[GIVEN RECORDS — start]

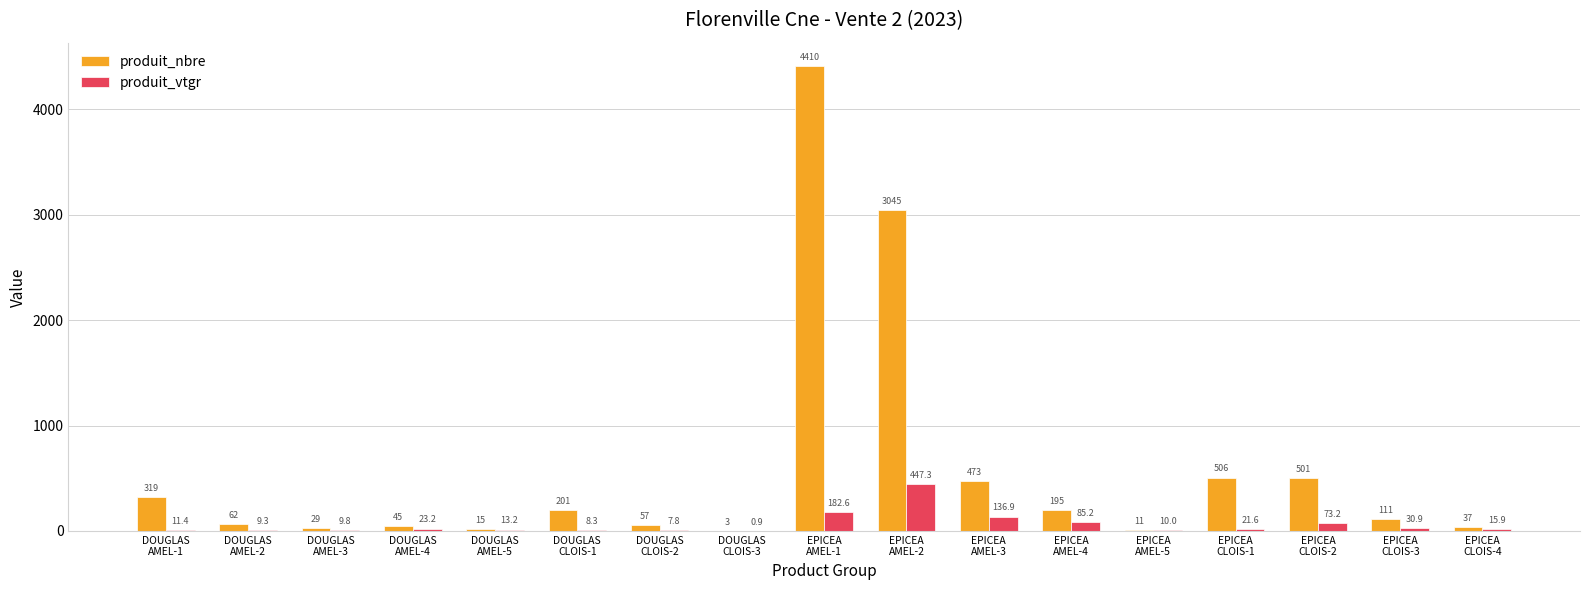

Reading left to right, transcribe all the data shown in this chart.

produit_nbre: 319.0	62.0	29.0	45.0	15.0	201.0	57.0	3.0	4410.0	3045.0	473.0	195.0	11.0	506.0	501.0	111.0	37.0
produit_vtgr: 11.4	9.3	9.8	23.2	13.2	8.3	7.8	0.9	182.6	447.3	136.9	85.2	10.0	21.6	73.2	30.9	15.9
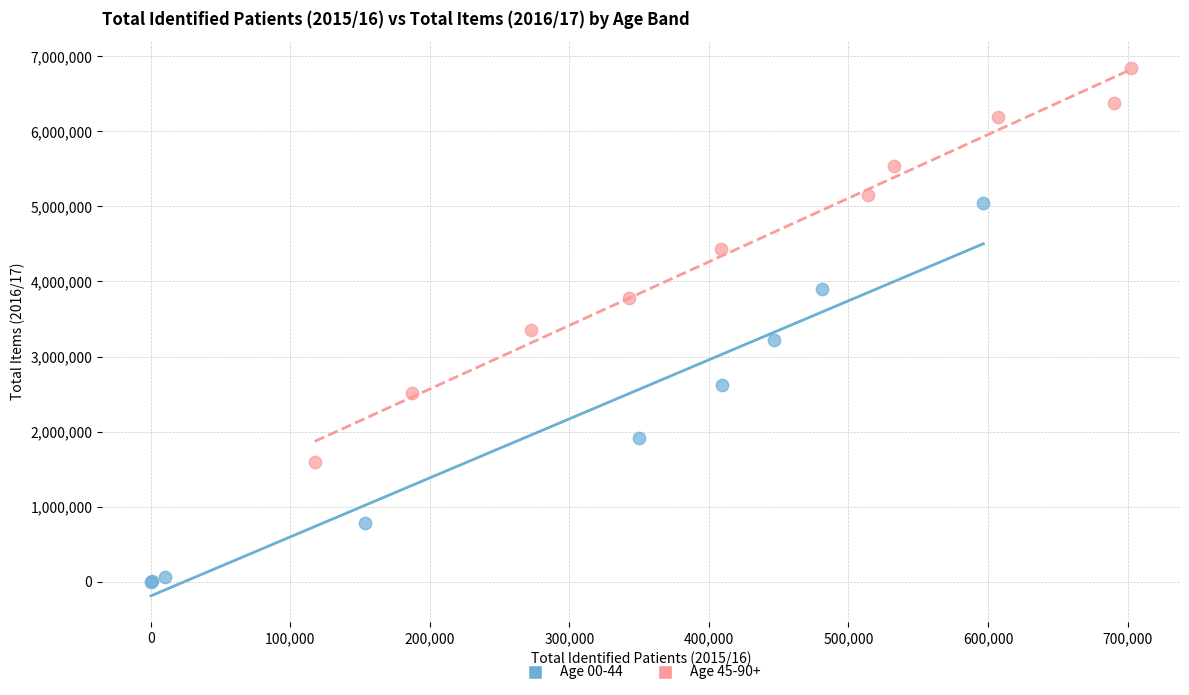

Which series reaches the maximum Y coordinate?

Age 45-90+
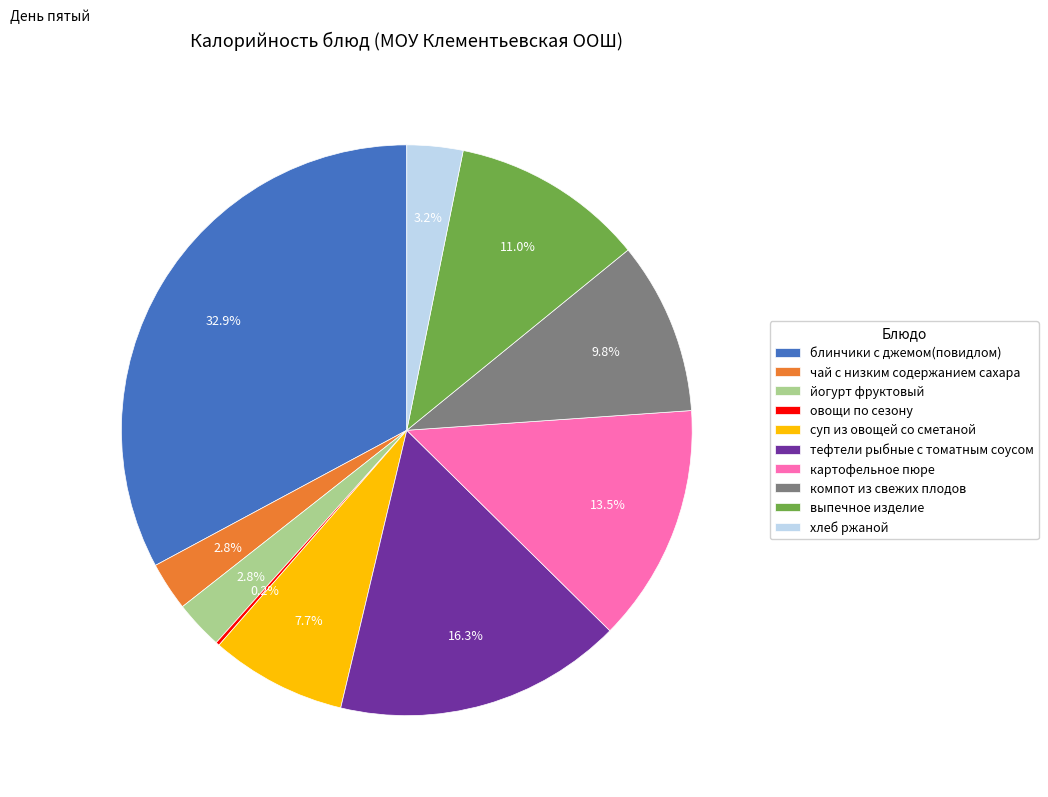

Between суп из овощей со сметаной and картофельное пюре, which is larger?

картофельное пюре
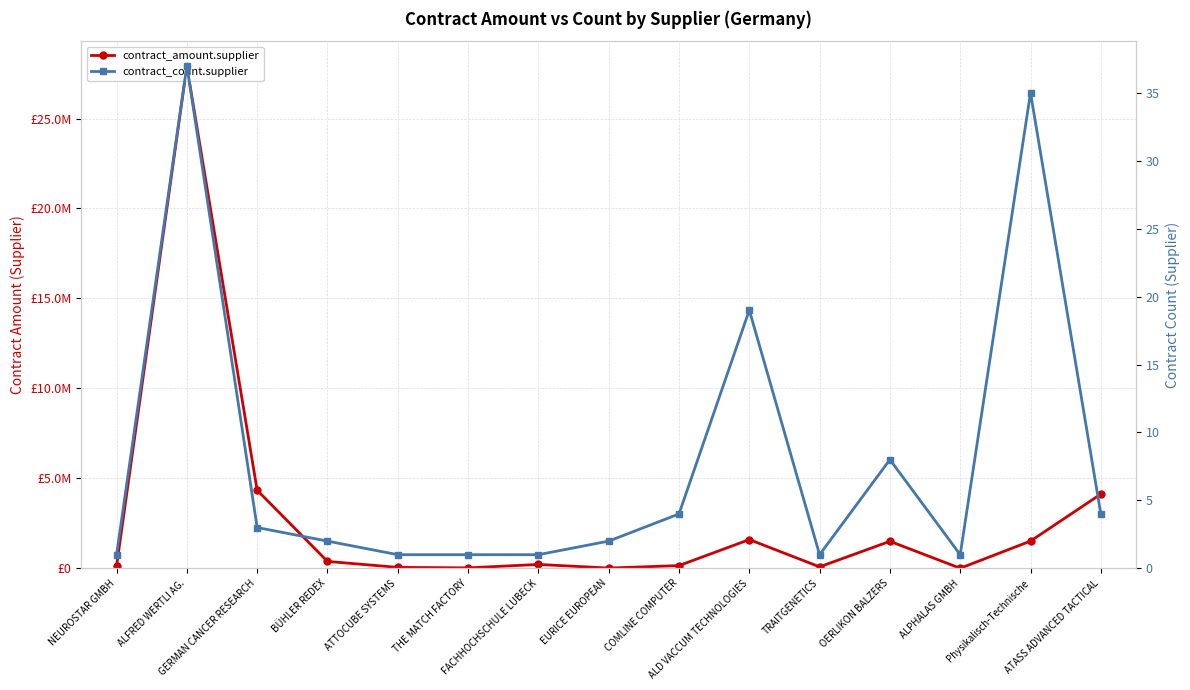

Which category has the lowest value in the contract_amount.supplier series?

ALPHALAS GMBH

[GIVEN RECORDS — finish]
[GIVEN RECORDS — start]

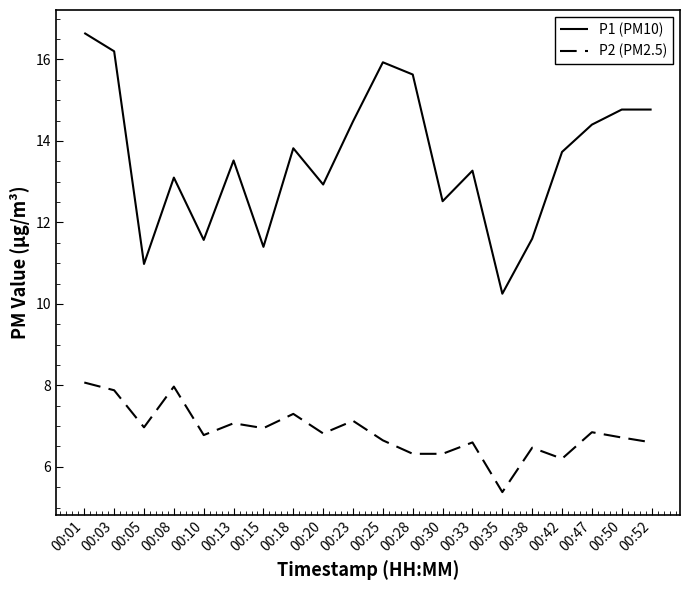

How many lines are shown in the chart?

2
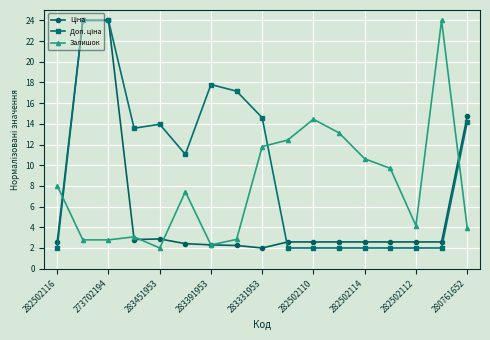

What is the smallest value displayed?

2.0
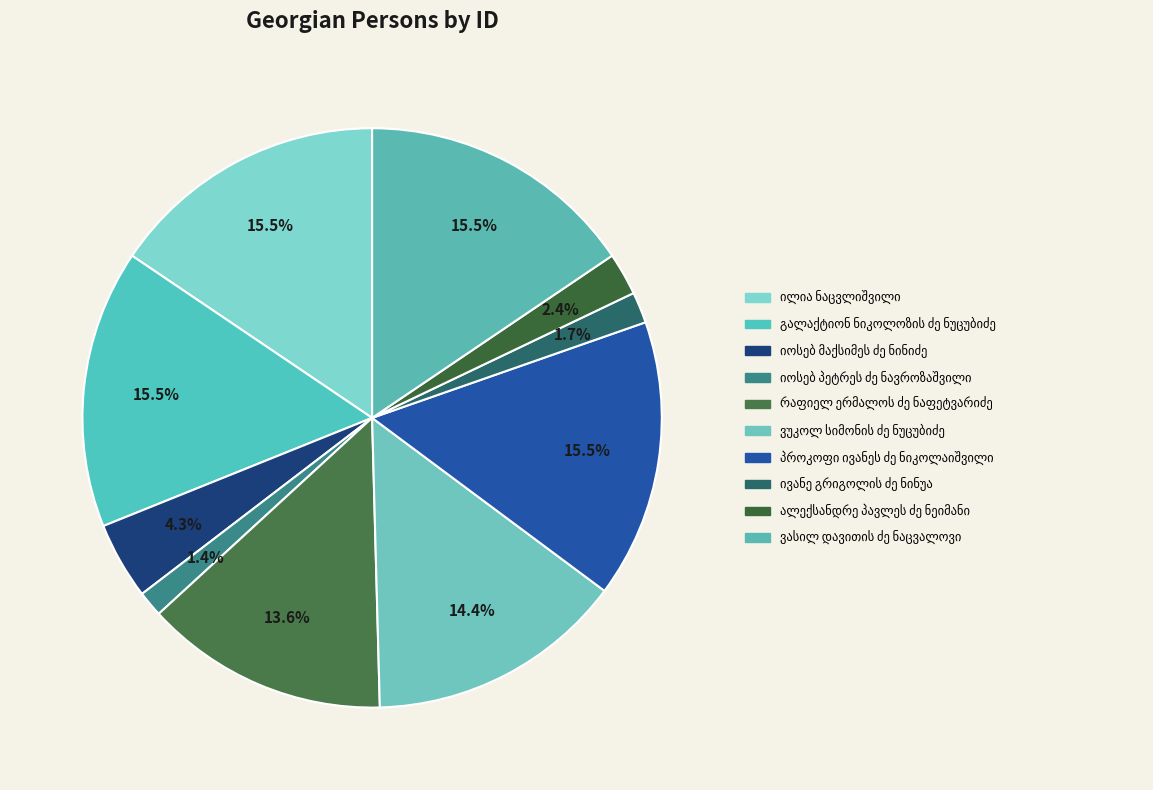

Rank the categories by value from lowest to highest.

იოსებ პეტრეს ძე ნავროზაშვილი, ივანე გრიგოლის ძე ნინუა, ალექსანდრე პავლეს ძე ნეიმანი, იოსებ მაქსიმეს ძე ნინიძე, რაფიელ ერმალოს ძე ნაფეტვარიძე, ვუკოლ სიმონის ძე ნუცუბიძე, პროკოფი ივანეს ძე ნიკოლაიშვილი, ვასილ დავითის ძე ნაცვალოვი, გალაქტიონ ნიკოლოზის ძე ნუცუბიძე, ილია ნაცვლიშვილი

[GIVEN RECORDS — finish]
[GIVEN RECORDS — start]

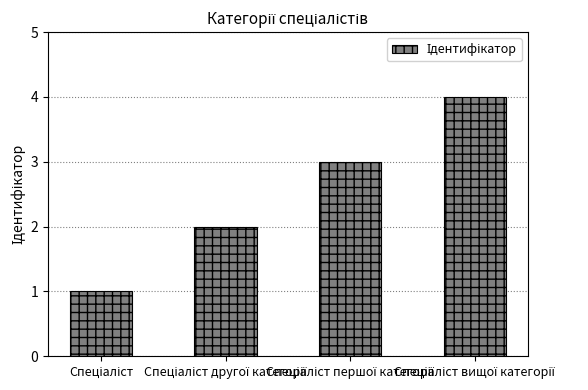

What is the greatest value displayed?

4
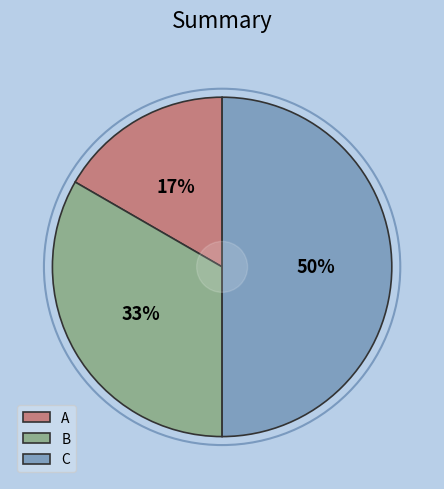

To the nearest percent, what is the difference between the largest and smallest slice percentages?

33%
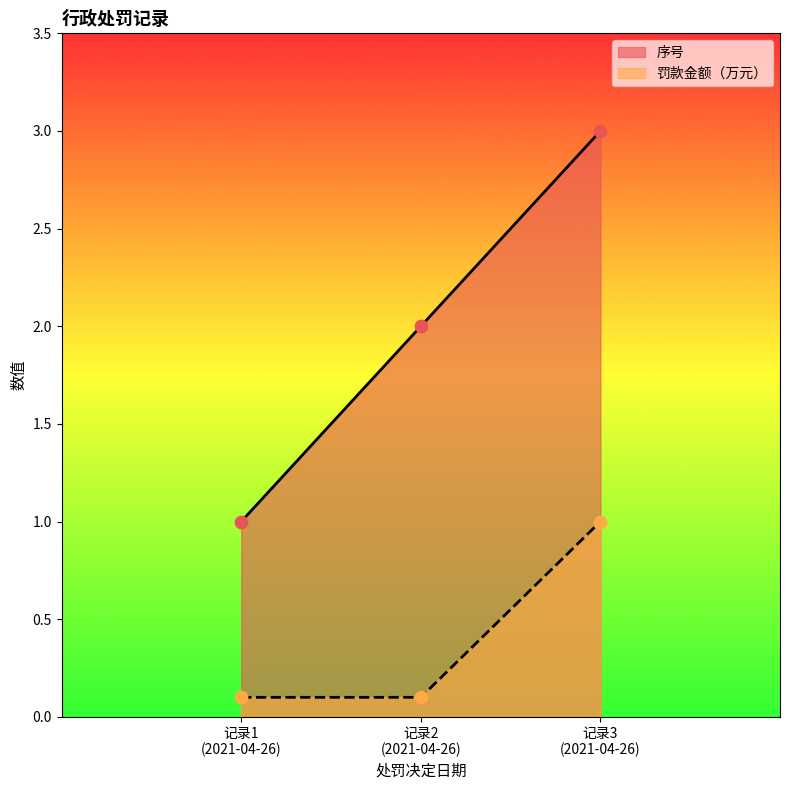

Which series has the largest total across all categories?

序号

[GIVEN RECORDS — finish]

(TASK OBJECTIVE) Please copy out the records above from the line with "Reading left to" up to and including the line with "Which category has", leaving out the pictures.

(THE ANSWER)
Reading left to right, transcribe all the data shown in this chart.

produit_nbre: 319.0	62.0	29.0	45.0	15.0	201.0	57.0	3.0	4410.0	3045.0	473.0	195.0	11.0	506.0	501.0	111.0	37.0
produit_vtgr: 11.4	9.3	9.8	23.2	13.2	8.3	7.8	0.9	182.6	447.3	136.9	85.2	10.0	21.6	73.2	30.9	15.9

Which series reaches the maximum Y coordinate?

Age 45-90+

Between суп из овощей со сметаной and картофельное пюре, which is larger?

картофельное пюре

Which category has the lowest value in the contract_amount.supplier series?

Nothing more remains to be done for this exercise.